An article published on Tuesday, February 26, 2008 (Page A01) by Michelle Boorstein and Jacqueline L. Salmon both Washington Post Staff Writers states that a major survey released yesterday has shown that more than 40 percent of respondents told pollsters that they had changed their religious affiliation since childhood.

Tom Smith, director of a major sociological survey at the University of Chicago explains that "Some trends show there is less support for organized religion but either a steady or, by some measures, rising support for personal religious beliefs.”

It appears that many do not find their spiritual satisfaction in these organized religions of the west. Instead many are looking for alternatives such as Buddhist or even the Islam. However the group that has grown the most is made up of those who are unaffiliated, including people who call themselves atheist and agnostic.

Some contribute this disinterest in God to the current ever growing feeling of hopelessness and dissatisfaction with their lives.

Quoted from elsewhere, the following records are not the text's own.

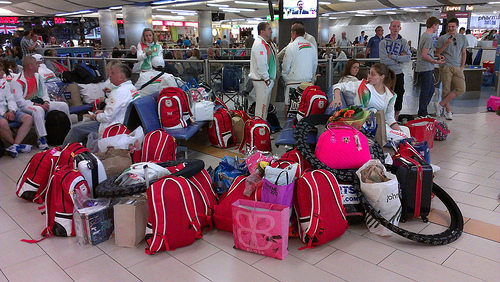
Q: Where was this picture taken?
A: Airport.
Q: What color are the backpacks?
A: Red.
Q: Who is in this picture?
A: People.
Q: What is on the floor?
A: Luggage.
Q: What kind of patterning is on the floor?
A: Tile.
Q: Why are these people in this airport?
A: Travel.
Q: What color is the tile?
A: White.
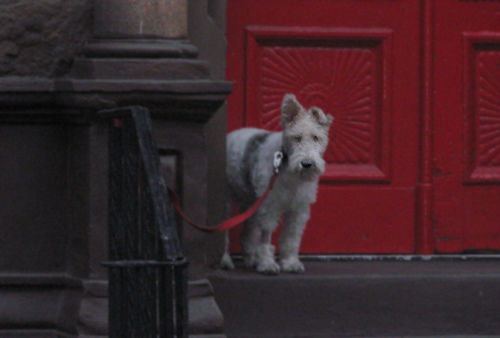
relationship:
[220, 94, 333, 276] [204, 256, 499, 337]
dog standing on stoop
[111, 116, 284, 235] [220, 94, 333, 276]
leash on dog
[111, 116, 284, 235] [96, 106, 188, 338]
leash attached to handrail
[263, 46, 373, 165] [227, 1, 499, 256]
design carved in doors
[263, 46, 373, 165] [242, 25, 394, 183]
design with frame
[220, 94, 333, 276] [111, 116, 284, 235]
dog with leash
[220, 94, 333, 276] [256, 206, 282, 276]
dog has leg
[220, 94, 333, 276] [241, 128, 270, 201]
dog has strip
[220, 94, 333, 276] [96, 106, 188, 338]
dog chained to handrail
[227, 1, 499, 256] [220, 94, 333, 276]
doors behind dog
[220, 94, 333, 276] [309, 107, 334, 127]
dog has ear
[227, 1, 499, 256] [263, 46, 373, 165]
doors have design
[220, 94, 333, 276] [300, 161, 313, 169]
dog has nose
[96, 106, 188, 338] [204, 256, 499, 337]
handrail for stoop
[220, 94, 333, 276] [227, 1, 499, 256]
dog standing by doors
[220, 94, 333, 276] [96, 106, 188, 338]
dog leashed to handrail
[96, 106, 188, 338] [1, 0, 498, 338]
handrail on building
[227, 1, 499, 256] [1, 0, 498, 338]
doors are on building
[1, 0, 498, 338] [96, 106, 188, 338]
building has handrail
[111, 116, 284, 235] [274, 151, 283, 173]
leash has clasp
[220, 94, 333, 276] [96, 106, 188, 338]
dog tied to handrail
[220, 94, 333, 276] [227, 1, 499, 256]
dog in front of doors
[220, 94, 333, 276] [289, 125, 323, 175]
dog has face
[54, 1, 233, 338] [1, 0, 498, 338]
post on building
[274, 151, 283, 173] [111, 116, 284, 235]
clasp on leash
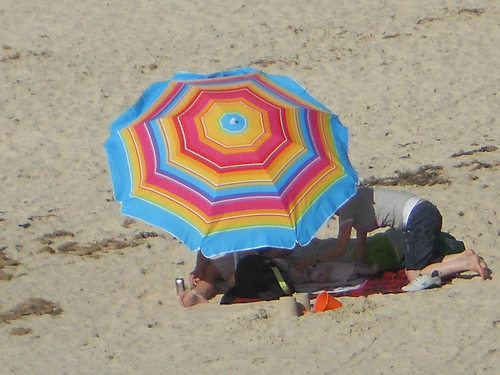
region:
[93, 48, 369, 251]
a multicolored umbrella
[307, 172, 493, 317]
someone on all fours on the ground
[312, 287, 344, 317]
a orange bucket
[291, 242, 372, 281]
a small baby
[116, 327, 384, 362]
tracks in the sand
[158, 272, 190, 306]
a coca cola can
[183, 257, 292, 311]
a black bag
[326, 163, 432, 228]
someone wearing a grey shirt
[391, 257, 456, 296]
a white tennis shoe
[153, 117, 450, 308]
three people under a umbrella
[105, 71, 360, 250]
a pink orange light blue dark blue beach umbrella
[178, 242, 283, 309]
a person on the sand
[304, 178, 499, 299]
a person on the sand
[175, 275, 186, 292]
the silver can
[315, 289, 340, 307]
the orange plastic bucket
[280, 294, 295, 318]
a small sandcastle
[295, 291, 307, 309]
a small sandcastle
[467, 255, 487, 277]
the foot of the person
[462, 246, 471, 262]
the foot of the person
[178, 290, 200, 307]
the foot of the person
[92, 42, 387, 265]
a muliticolored umbella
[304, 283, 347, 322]
a orange bucket on the beach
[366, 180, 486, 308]
a person with no shoes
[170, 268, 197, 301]
a coke can in the sand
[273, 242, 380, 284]
a baby laying on a blanket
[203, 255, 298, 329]
a black bag with a green handle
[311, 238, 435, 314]
a red blanket on the beach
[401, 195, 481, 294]
a person wearing blue jean shorts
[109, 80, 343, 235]
colorful rainbow beach umbrella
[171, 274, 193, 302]
silver and red beer can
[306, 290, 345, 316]
orange pail for sand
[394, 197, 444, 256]
black men's shorts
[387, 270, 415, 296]
red and black plaid blanket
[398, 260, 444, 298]
white and blue sneaker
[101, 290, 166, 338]
tan beach sand with brown specs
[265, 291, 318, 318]
two towers of sand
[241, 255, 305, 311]
yellow and black bag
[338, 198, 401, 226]
gray and white t shirt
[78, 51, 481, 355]
people under a beach umbrella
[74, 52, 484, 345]
people under a large beach umbrella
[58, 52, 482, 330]
people under a bright beach umbrella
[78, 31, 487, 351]
people under a big beach umbrella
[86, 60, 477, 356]
people under a colorful beach umbrella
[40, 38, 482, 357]
people under a huge beach umbrella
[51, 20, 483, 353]
some people under beach umbrella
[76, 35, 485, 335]
some people under bright beach umbrella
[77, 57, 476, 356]
some people under colorful beach umbrella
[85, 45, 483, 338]
some people under nice beach umbrella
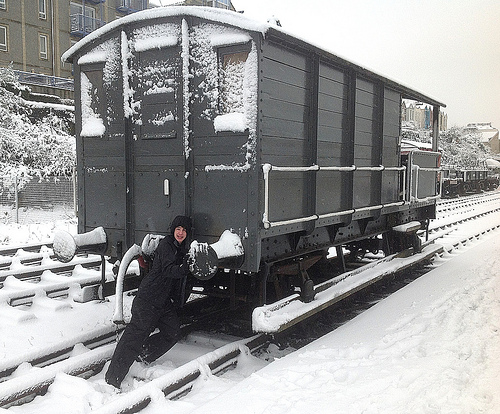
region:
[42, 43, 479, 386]
a person leaning on a train car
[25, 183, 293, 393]
this person looks like they are pushing the train car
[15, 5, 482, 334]
some parts of this photo is in black and white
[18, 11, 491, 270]
some parts of this photo is in color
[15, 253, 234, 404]
snow is covering the tracks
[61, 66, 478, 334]
this train car is parked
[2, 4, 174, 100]
a building in the background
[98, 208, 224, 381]
this person is wearing black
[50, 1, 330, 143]
snow is on the train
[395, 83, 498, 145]
structures in hte background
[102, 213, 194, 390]
person dressed in black snow suit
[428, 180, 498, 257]
train tracks with snow on them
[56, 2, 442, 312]
green train car covered in snow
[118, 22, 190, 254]
door to green train car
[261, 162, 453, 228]
silver rails on green train car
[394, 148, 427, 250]
steps to opening of front part of train car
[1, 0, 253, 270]
olive green apartment building next to train tracks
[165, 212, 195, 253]
hat covering keeping a young persons ears and head warm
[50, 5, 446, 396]
boy dressed in all black pushing on green train car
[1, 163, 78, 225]
silver metal fence surrounding yard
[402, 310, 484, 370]
footprints in the snow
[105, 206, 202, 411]
boy leaning against a train car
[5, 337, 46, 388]
snow piled on two tracks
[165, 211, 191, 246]
boy with a hood on his head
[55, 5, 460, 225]
single car of a train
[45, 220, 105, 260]
car's bumper stop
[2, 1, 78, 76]
apartment building next to the track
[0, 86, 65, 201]
snow covered tree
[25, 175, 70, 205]
brick fence near the track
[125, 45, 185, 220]
back door of the railroad car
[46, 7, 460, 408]
person pretending to push train car on tracks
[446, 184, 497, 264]
train tracks covered in snow and ice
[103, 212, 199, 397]
person wearing pants and black coat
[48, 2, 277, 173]
train covered in powdery white snow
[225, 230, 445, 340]
bottom of train car on train tracks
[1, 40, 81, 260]
tree with no leaves covered in snow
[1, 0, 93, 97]
brick building with windows and balconies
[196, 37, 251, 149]
glass window on train car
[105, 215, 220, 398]
person pretending to push the train car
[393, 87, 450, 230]
open section of train car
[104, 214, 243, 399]
A man leaning up against a train bumper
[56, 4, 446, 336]
A rail acr covered in snow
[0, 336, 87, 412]
Snow on railroad tracks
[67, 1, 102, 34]
A balcony with snow on railings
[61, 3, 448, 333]
A train car being pushed by young man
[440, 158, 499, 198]
Rail cars covered in snow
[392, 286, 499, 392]
Foot prints in the snow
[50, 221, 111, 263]
A train car bumper covered in snow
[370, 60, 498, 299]
An observation deck on a train car in winter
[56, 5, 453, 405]
A kid trying to push a train car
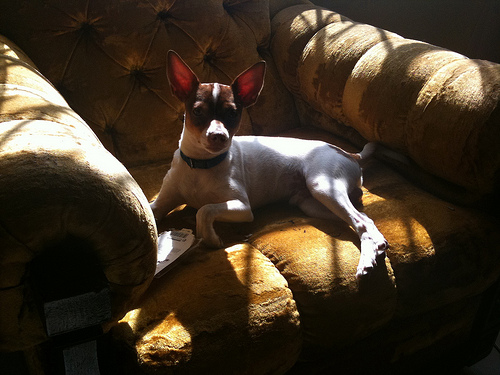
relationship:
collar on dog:
[175, 149, 228, 171] [148, 50, 403, 280]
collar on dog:
[175, 146, 233, 171] [148, 42, 388, 286]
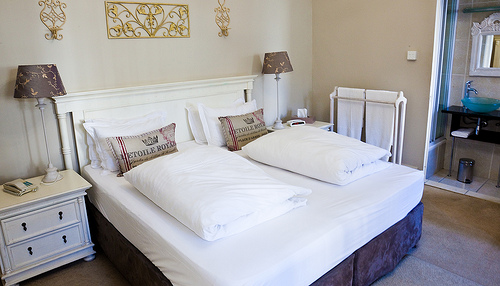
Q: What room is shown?
A: It is a bathroom.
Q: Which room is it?
A: It is a bathroom.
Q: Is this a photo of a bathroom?
A: Yes, it is showing a bathroom.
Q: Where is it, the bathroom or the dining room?
A: It is the bathroom.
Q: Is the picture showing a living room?
A: No, the picture is showing a bathroom.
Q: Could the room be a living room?
A: No, it is a bathroom.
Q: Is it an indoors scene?
A: Yes, it is indoors.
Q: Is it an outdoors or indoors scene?
A: It is indoors.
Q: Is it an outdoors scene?
A: No, it is indoors.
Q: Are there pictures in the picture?
A: No, there are no pictures.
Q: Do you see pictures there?
A: No, there are no pictures.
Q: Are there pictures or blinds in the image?
A: No, there are no pictures or blinds.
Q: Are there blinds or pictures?
A: No, there are no pictures or blinds.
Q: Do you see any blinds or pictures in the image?
A: No, there are no pictures or blinds.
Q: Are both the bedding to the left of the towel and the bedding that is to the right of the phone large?
A: Yes, both the bedding and the bedding are large.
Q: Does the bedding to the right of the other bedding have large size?
A: Yes, the bedding is large.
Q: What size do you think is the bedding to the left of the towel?
A: The bedding is large.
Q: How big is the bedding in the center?
A: The bedding is large.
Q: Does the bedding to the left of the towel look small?
A: No, the bedding is large.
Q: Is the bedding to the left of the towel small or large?
A: The bedding is large.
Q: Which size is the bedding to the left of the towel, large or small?
A: The bedding is large.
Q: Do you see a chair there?
A: No, there are no chairs.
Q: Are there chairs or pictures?
A: No, there are no chairs or pictures.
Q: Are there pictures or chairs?
A: No, there are no chairs or pictures.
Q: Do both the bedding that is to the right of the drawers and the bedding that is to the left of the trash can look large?
A: Yes, both the bedding and the bedding are large.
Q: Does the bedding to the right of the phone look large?
A: Yes, the bedding is large.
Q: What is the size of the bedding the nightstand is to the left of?
A: The bedding is large.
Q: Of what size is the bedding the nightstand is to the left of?
A: The bedding is large.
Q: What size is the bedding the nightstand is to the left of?
A: The bedding is large.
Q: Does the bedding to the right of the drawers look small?
A: No, the bedding is large.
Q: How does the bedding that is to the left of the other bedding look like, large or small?
A: The bedding is large.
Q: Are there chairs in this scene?
A: No, there are no chairs.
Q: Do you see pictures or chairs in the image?
A: No, there are no chairs or pictures.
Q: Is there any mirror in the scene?
A: Yes, there is a mirror.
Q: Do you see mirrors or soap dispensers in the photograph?
A: Yes, there is a mirror.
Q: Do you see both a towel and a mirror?
A: Yes, there are both a mirror and a towel.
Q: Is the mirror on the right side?
A: Yes, the mirror is on the right of the image.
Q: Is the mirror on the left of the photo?
A: No, the mirror is on the right of the image.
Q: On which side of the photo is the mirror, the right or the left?
A: The mirror is on the right of the image.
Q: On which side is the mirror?
A: The mirror is on the right of the image.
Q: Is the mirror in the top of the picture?
A: Yes, the mirror is in the top of the image.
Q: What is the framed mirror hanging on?
A: The mirror is hanging on the wall.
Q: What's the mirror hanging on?
A: The mirror is hanging on the wall.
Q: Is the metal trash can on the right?
A: Yes, the trash can is on the right of the image.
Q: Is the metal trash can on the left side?
A: No, the trashcan is on the right of the image.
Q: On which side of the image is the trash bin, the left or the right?
A: The trash bin is on the right of the image.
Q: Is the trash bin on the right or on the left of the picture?
A: The trash bin is on the right of the image.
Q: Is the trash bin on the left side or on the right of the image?
A: The trash bin is on the right of the image.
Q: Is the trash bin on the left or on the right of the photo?
A: The trash bin is on the right of the image.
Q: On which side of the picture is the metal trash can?
A: The trash can is on the right of the image.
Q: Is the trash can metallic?
A: Yes, the trash can is metallic.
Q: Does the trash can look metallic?
A: Yes, the trash can is metallic.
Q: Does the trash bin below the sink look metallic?
A: Yes, the trashcan is metallic.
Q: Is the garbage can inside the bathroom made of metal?
A: Yes, the garbage bin is made of metal.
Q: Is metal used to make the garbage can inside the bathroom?
A: Yes, the garbage bin is made of metal.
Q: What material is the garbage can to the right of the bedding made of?
A: The trashcan is made of metal.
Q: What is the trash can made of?
A: The trashcan is made of metal.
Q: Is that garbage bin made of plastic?
A: No, the garbage bin is made of metal.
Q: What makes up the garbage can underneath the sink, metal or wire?
A: The garbage can is made of metal.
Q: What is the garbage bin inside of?
A: The garbage bin is inside the bathroom.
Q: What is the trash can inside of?
A: The garbage bin is inside the bathroom.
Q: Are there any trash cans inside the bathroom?
A: Yes, there is a trash can inside the bathroom.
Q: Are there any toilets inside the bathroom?
A: No, there is a trash can inside the bathroom.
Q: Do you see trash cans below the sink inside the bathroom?
A: Yes, there is a trash can below the sink.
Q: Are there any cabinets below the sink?
A: No, there is a trash can below the sink.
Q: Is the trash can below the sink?
A: Yes, the trash can is below the sink.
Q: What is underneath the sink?
A: The trash bin is underneath the sink.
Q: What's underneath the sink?
A: The trash bin is underneath the sink.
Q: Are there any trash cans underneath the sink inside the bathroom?
A: Yes, there is a trash can underneath the sink.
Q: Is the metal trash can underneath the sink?
A: Yes, the trash bin is underneath the sink.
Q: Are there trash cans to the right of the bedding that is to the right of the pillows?
A: Yes, there is a trash can to the right of the bedding.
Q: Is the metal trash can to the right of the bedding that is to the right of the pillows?
A: Yes, the garbage bin is to the right of the bedding.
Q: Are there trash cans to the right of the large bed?
A: Yes, there is a trash can to the right of the bed.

As Anh Khochareun, a teacher's assistant from Manassas explains, "she was raised as a Buddhist in Vietnam, but she converted to Catholicism as a teenager after immigrating to this country. Now, she said, she and her husband don't identify with any denomination, and she is no longer sure that she believes in a God. We make our own faith," she said, "within what we can do for ourselves in our own lives right now."

In light of such research shouldn't we ask ourselves, what is the cause of this new trend?

Where is this new trend leading us?

Does this new trend possibly explain the motivation behind the suicidal actions of some radical Islamic groups who fear that the western influence will lead to a destruction of their faith?

A fear that is supported by an ever growing a moral emptiness and greed?

Maybe we all should take a long look at our own live, to determine what role does wealth and fame play in our life?